一、あたしはあんたを友だちだと思ってる。助けを求めている友だちを……あんたは見殺しにするって言うの?』
トゲを含んだ言い回しに、しばらく開いた口が塞がらなかった。
「……その頼みっていうのは俺じゃないとダメなのかな? 白川さんの方がよくない?」
俺は白川と目を合わせて言った。一瞬迷惑そうな表情を浮かべたが、すぐに画面に目を落として根本遥の返答を待った。

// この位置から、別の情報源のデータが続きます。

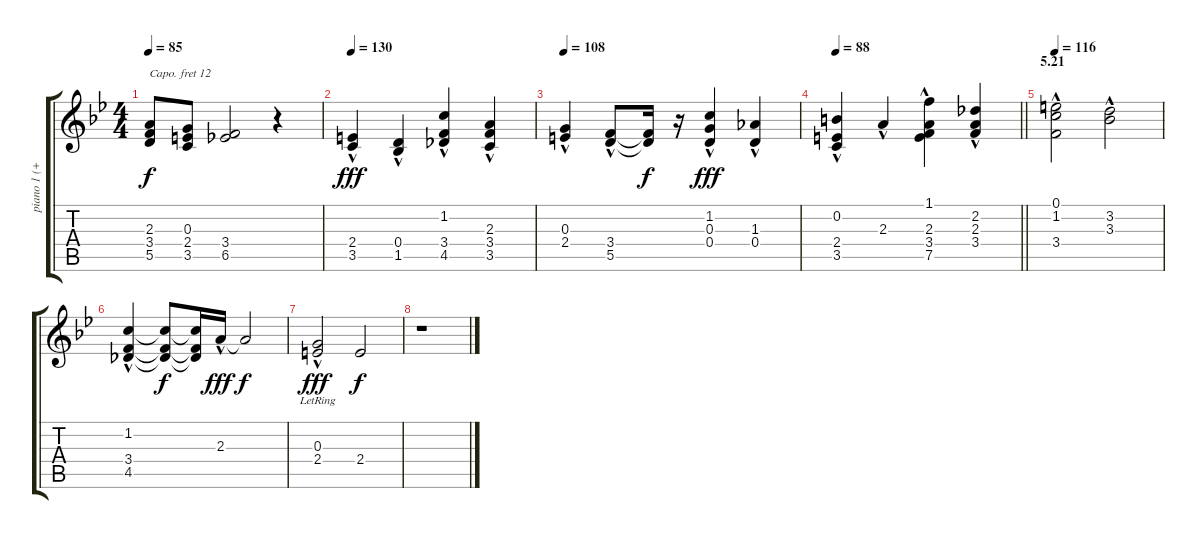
\track ("piano 1 (+12)" "piano 1 (+") {instrument acousticgrandpiano}
\staff {score tabs}
\capo 12
\tuning (E4 B3 G3 D3 A2 E2) {hide}
\ts (4 4)
\tempo 85
\clef g2
\ks bb
(2.3 3.4 5.5).8{dy f} (0.3 2.4 3.5).8 (3.4 6.5).2 r.4 |
\tempo 130
(2.4{hac} 3.5).4{dy fff} (0.4{hac} 1.5).4 (1.2{hac} 3.4 4.5).4 (2.3{hac} 3.4 3.5).4 |
\tempo 108
(0.3{hac} 2.4).4 (3.4{hac} 5.5).8 (3.4{t} 5.5{t}).16{dy f} r.16 (1.2{hac} 0.3 0.4).4{dy fff} (1.3{hac} 0.4).4 |
\tempo 88
\barLineRight lightlight
(0.2{hac} 2.4 3.5).4 2.3{hac}.4 (1.1{hac} 2.3 3.4 7.5).4 (2.2{hac} 2.3 3.4).4 |
\section ("" "5.21")
\tempo 116
(0.1{hac} 1.2 3.4).2 (3.2{hac} 3.3).2 |
(1.2{hac} 3.4 4.5).4 (1.2{t} 3.4{t} 4.5{t}).8{dy f} (1.2{t} 3.4{t} 4.5{t}).16 2.3{hac}.16{dy fff} 2.3{t}.2{dy f} |
(0.3{hac lr} 2.4).2{dy fff} 2.4.2{dy f} |
r.1
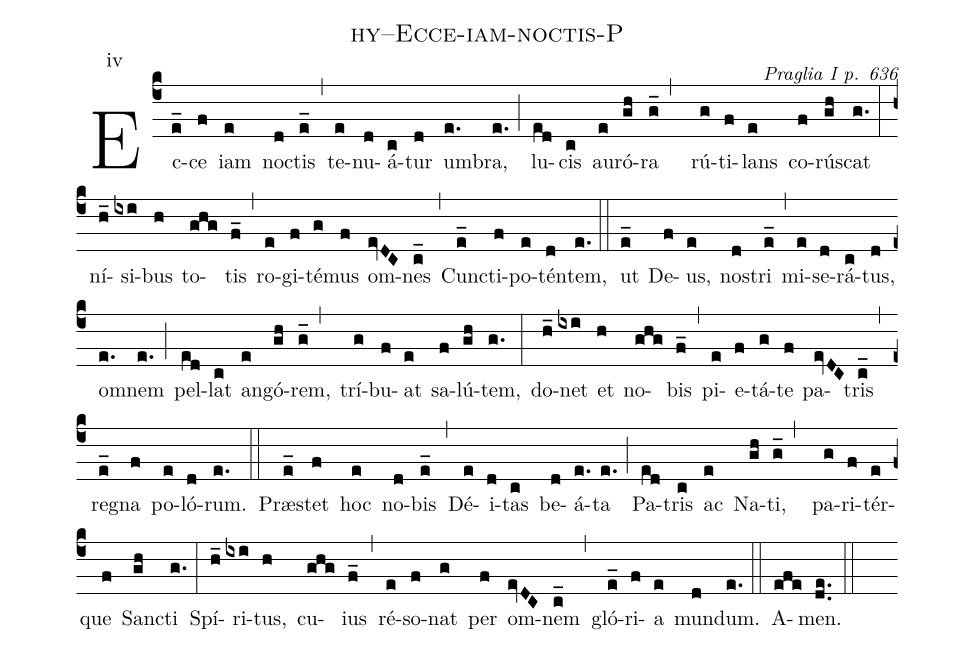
name: hy--Ecce-iam-noctis-P;
commentary: Praglia I p. 636;
annotation: iv;
%%
(c4) Ec(e_)ce(f) iam(e) no(d)ctis(e_) (,) te(e)nu(d)á(c)tur(d) um(e.)bra,(e.) (;)
lu(ed)cis(c) au(e)ró(gh)ra(g_,) rú(g)ti(f)lans(e) co(f)rú(gh)scat(g.) (:)
ní(h_)si(ixi)bus(h) to(ghg)tis(f_) (,) ro(e)gi(f)té(g)mus(f) om(evDC)nes(c_) (,)
Cun(e_)cti(f)po(e)tén(d)tem,(e.) (::)

ut(e_) De(f)us,(e) no(d)stri(e_) (,) mi(e)se(d)rá(c)tus,(d) om(e.)nem(e.) (;)
pel(ed)lat(c) an(e)gó(gh)rem,(g_,) trí(g)bu(f)at(e) sa(f)lú(gh)tem,(g.) (:)
do(h_)net(ixi) et(h) no(ghg)bis(f_) (,) pi(e)e(f)tá(g)te(f) pa(evDC)tris(c_) (,)
re(e_)gna(f) po(e)ló(d)rum.(e.) (::)

Præ(e_)stet(f) hoc(e) no(d)bis(e_) (,) Dé(e)i(d)tas(c) be(d)á(e.)ta(e.) (;)
Pa(ed)tris(c) ac(e) Na(gh)ti,(g_,) pa(g)ri(f)tér(e)que(f) San(gh)cti(g.) (:)
Spí(h_)ri(ixi)tus,(h) cu(ghg)ius(f_) (,) ré(e)so(f)nat(g) per(f) om(evDC)nem(c_) (,)
gló(e_)ri(f)a(e) mun(d)dum.(e.) (::)
A(efe)men.(de..) (::)
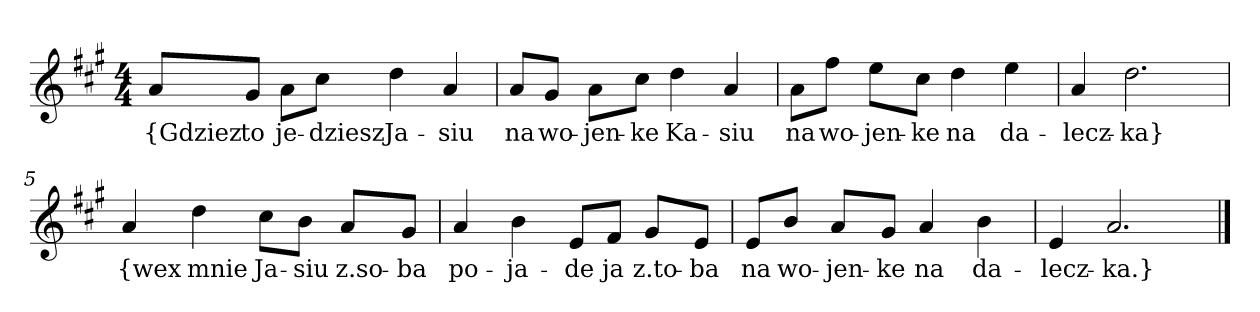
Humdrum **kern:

**kern	**text
*part1	*part1
*staff1	*staff1
*clefG2	*
*k[f#c#g#]	*
*A:	*
*M4/4	*
=	=
8a/L	{Gdziez
8g#/J	to
8a\L	je-
8cc#\J	-dziesz
4dd	Ja-
4a	-siu
=2	=2
8a/L	na
8g#/J	wo-
8a\L	-jen-
8cc#\J	-ke
4dd	Ka-
4a	-siu
=3	=3
8a\L	na
8ff#\J	wo-
8ee\L	-jen-
8cc#\J	-ke
4dd	na
4ee	da-
=4	=4
4a	-lecz-
2.dd	-ka}
=5y	=5y
4a	{wex
4dd	mnie
8cc#\L	Ja-
8b\J	-siu
8a/L	z.so-
8g#/J	-ba
=6	=6
4a	po-
4b	-ja-
8e/L	-de
8f#/J	ja
8g#/L	z.to-
8e/J	-ba
=7	=7
8e/L	na
8b/J	wo-
8a/L	-jen-
8g#/J	-ke
4a	na
4b	da-
=8	=8
4e	-lecz-
2.a	-ka.}
==	==
*-	*-
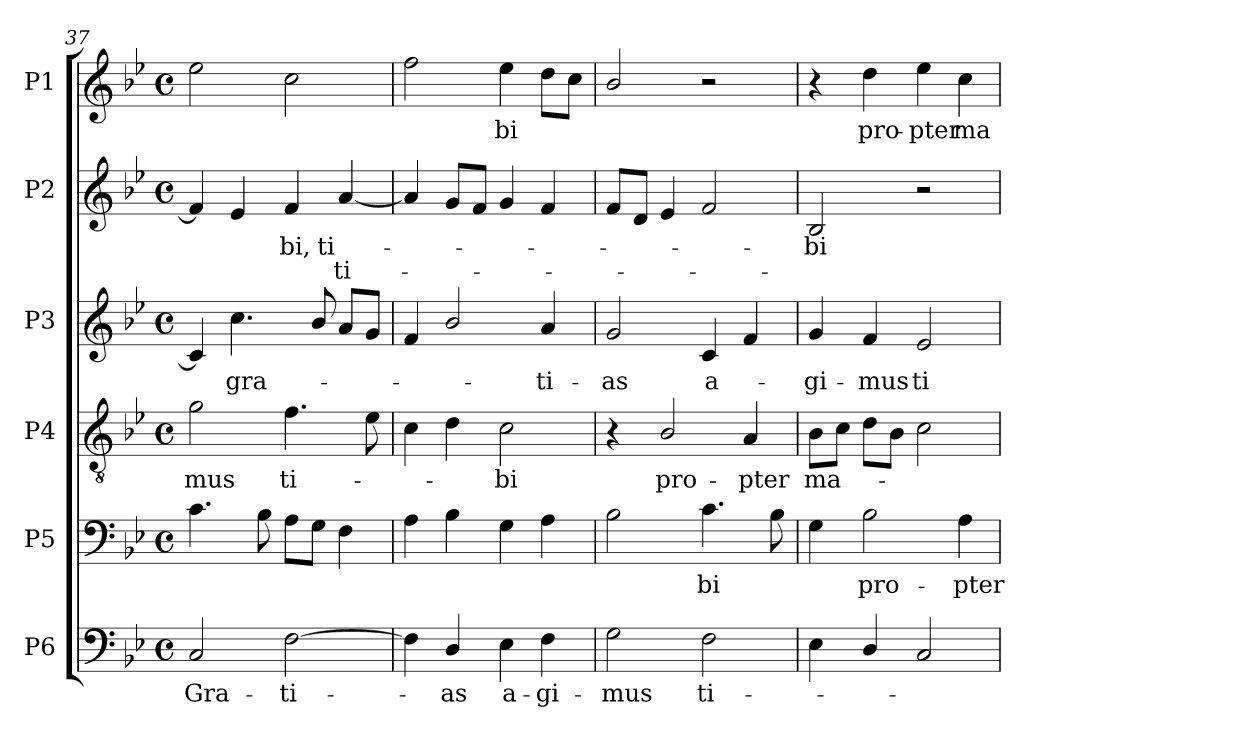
**kern	**text	**kern	**text	**kern	**text	**kern	**text	**kern	**text	**text	**kern	**text
*part6	*part6	*part5	*part5	*part4	*part4	*part3	*part3	*part2	*part2	*part2	*part1	*part1
*staff6	*staff6	*staff5	*staff5	*staff4	*staff4	*staff3	*staff3	*staff2	*staff2	*staff2	*staff1	*staff1
*I"P6	*	*I"P5	*	*I"P4	*	*I"P3	*	*I"P2	*	*	*I"P1	*
*clefF4	*	*clefF4	*	*clefGv2	*	*clefG2	*	*clefG2	*	*	*clefG2	*
*	*	*	*	*ITrd7c12	*	*	*	*	*	*	*	*
*k[b-e-]	*	*k[b-e-]	*	*k[b-e-]	*	*k[b-e-]	*	*k[b-e-]	*	*	*k[b-e-]	*
*B-:	*	*B-:	*	*B-:	*	*B-:	*	*B-:	*	*	*B-:	*
*M4/4	*	*M4/4	*	*M4/4	*	*M4/4	*	*M4/4	*	*	*M4/4	*
*met(c)	*	*met(c)	*	*met(c)	*	*met(c)	*	*met(c)	*	*	*met(c)	*
=37	=37	=37	=37	=37	=37	=37	=37	=37	=37	=37	=37	=37
!	!LO:LY:b:color=#000000	!	!	!	!	!	!	!	!	!	!	!
!	!	!	!	!	!LO:LY:b:color=#000000	!	!	!	!	!	!	!
2Ci/	Gra-	4.ci\	.	2Gi\	-mus	4ci/]	.	4fi/]	.	.	2ee-i\	.
!	!	!	!	!	!	!	!LO:LY:b:color=#000000	!	!	!	!	!
.	.	.	.	.	.	4.cci\	gra-	4e-i/	.	.	.	.
.	.	8B-i\	.	.	.	.	.	.	.	.	.	.
!	!LO:LY:b:color=#000000	!	!	!	!	!	!	!	!	!	!	!
!	!	!	!	!	!LO:LY:b:color=#000000	!	!	!	!	!	!	!
!	!	!	!	!	!	!	!	!	!LO:LY:b:color=#000000	!	!	!
[2Fi\	-ti-	8Ai\L	.	4.Fi\	ti-	.	.	4fi/	-bi,	.	2cci\	.
.	.	8Gi\J	.	.	.	8b-i/	.	.	.	.	.	.
!	!	!	!	!	!	!	!	!	!LO:LY:b:color=#000000	!LO:LY:b:color=#000000	!	!
.	.	4Fi\	.	.	.	8ai/L	.	[4ai/	ti-	-ti-	.	.
.	.	.	.	8E-i\	.	8gi/J	.	.	.	.	.	.
!!LO:LB:g=z
=38	=38	=38	=38	=38	=38	=38	=38	=38	=38	=38	=38	=38
4Fi\]	.	4Ai\	.	4Ci\	.	4fi/	.	4ai/]	.	.	2ffi\	.
!	!LO:LY:b:color=#000000	!	!	!	!	!	!	!	!	!	!	!
4Di/	-as	4B-i\	.	4Di\	.	2b-i/	.	8gi/L	.	.	.	.
.	.	.	.	.	.	.	.	8fi/J	.	.	.	.
!	!LO:LY:b:color=#000000	!	!	!	!	!	!	!	!	!	!	!
!	!	!	!	!	!LO:LY:b:color=#000000	!	!	!	!	!	!	!
!	!	!	!	!	!	!	!	!	!	!	!	!LO:LY:b:color=#000000
4E-i\	a-	4Gi\	.	2Ci\	-bi	.	.	4gi/	.	.	4ee-i\	-bi
!	!LO:LY:b:color=#000000	!	!	!	!	!	!	!	!	!	!	!
!	!	!	!	!	!	!	!LO:LY:b:color=#000000	!	!	!	!	!
4Fi\	-gi-	4Ai\	.	.	.	4ai/	-ti-	4fi/	.	.	8ddi\L	.
.	.	.	.	.	.	.	.	.	.	.	8cci\J	.
=39	=39	=39	=39	=39	=39	=39	=39	=39	=39	=39	=39	=39
!	!LO:LY:b:color=#000000	!	!	!	!	!	!	!	!	!	!	!
!	!	!	!	!	!	!	!LO:LY:b:color=#000000	!	!	!	!	!
2Gi\	-mus	2B-i\	.	4r	.	2gi/	-as	8fi/L	.	.	2b-i/	.
.	.	.	.	.	.	.	.	8di/J	.	.	.	.
!	!	!	!	!	!LO:LY:b:color=#000000	!	!	!	!	!	!	!
.	.	.	.	2BB-i/	pro-	.	.	4e-i/	.	.	.	.
!	!LO:LY:b:color=#000000	!	!	!	!	!	!	!	!	!	!	!
!	!	!	!LO:LY:b:color=#000000	!	!	!	!	!	!	!	!	!
!	!	!	!	!	!	!	!LO:LY:b:color=#000000	!	!	!	!	!
2Fi\	ti-	4.ci\	-bi	.	.	4ci/	a-	2fi/	.	.	2r	.
!	!	!	!	!	!LO:LY:b:color=#000000	!	!	!	!	!	!	!
.	.	.	.	4AAi/	-pter	4fi/	.	.	.	.	.	.
.	.	8B-i\	.	.	.	.	.	.	.	.	.	.
=40	=40	=40	=40	=40	=40	=40	=40	=40	=40	=40	=40	=40
!	!	!	!	!	!LO:LY:b:color=#000000	!	!	!	!	!	!	!
!	!	!	!	!	!	!	!LO:LY:b:color=#000000	!	!	!	!	!
!	!	!	!	!	!	!	!	!	!LO:LY:b:color=#000000	!	!	!
4E-i\	.	4Gi\	.	8BB-i\L	ma-	4gi/	-gi-	2B-i/	-bi	.	4r	.
.	.	.	.	8Ci\J	.	.	.	.	.	.	.	.
!	!	!	!LO:LY:b:color=#000000	!	!	!	!	!	!	!	!	!
!	!	!	!	!	!	!	!LO:LY:b:color=#000000	!	!	!	!	!
!	!	!	!	!	!	!	!	!	!	!	!	!LO:LY:b:color=#000000
4Di/	.	2B-i\	pro-	8Di\L	.	4fi/	-mus	.	.	.	4ddi\	pro-
.	.	.	.	8BB-i\J	.	.	.	.	.	.	.	.
!	!	!	!	!	!	!	!LO:LY:b:color=#000000	!	!	!	!	!
!	!	!	!	!	!	!	!	!	!	!	!	!LO:LY:b:color=#000000
2Ci/	.	.	.	2Ci\	.	2e-i/	ti-	2r	.	.	4ee-i\	-pter
!	!	!	!LO:LY:b:color=#000000	!	!	!	!	!	!	!	!	!
!	!	!	!	!	!	!	!	!	!	!	!	!LO:LY:b:color=#000000
.	.	4Ai\	-pter	.	.	.	.	.	.	.	4cci\	ma-
=	=	=	=	=	=	=	=	=	=	=	=	=
*-	*-	*-	*-	*-	*-	*-	*-	*-	*-	*-	*-	*-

『依頼の内容を詳しく聞けば分かると思うんだけど、間違いなくあんたが適任なの。この依頼を引き受ければ、きっとあんたにもメリットがあるはずよ』
「メリット?」
どう考えても面倒なことしか思い浮かばなかったが、俺は思わず問い返した。
『あたしの分析だと、一は人見知りで引っ込み思案。先方から話し掛けられないと、人とまともに交流できないんじゃない?』
「…………」
あまりに的を射た指摘に、俺は言葉を失った。
『絶望的なコミュニケーション能力の欠如。あたしの依頼を引き受ければ、あんたにへばり付いている【陰キャ】のレッテルを剥がす切っ掛けになるかも知れない。そういう事柄も含んだ依頼なの』
「…………」
返す言葉が浮かばなかった。白川の前で、知られたくない部分を剥き出しにされた気がした。
沈黙を破ろうとした白川を静止し、俺は机上のスマートフォンに言葉を返した。
「依頼を引き受けるかどうか……まだ分からないけど、とりあえず話だけは聞いてみるっていうのは、どうかな?」
『それでいいわ。元々強制するつもりもなかったからね。あんたの学校はそろそろ夏休みなんでしょ? あまり悩んでる時間は無いから、できるだけ早く会って相談したいの』
「スケジュールを確認してから、また連絡します」
俺は微妙な空気に耐えられず電話を切ろうとしたのだが――。
『フフフ。相談だけなら、あんたの側にいる白川瞳も来ていいわ。ただし、デラックスなお弁当を持って来るのが条件よ』
スピーカーの声はそう捨てゼリフを残して、一方的に電話を切った。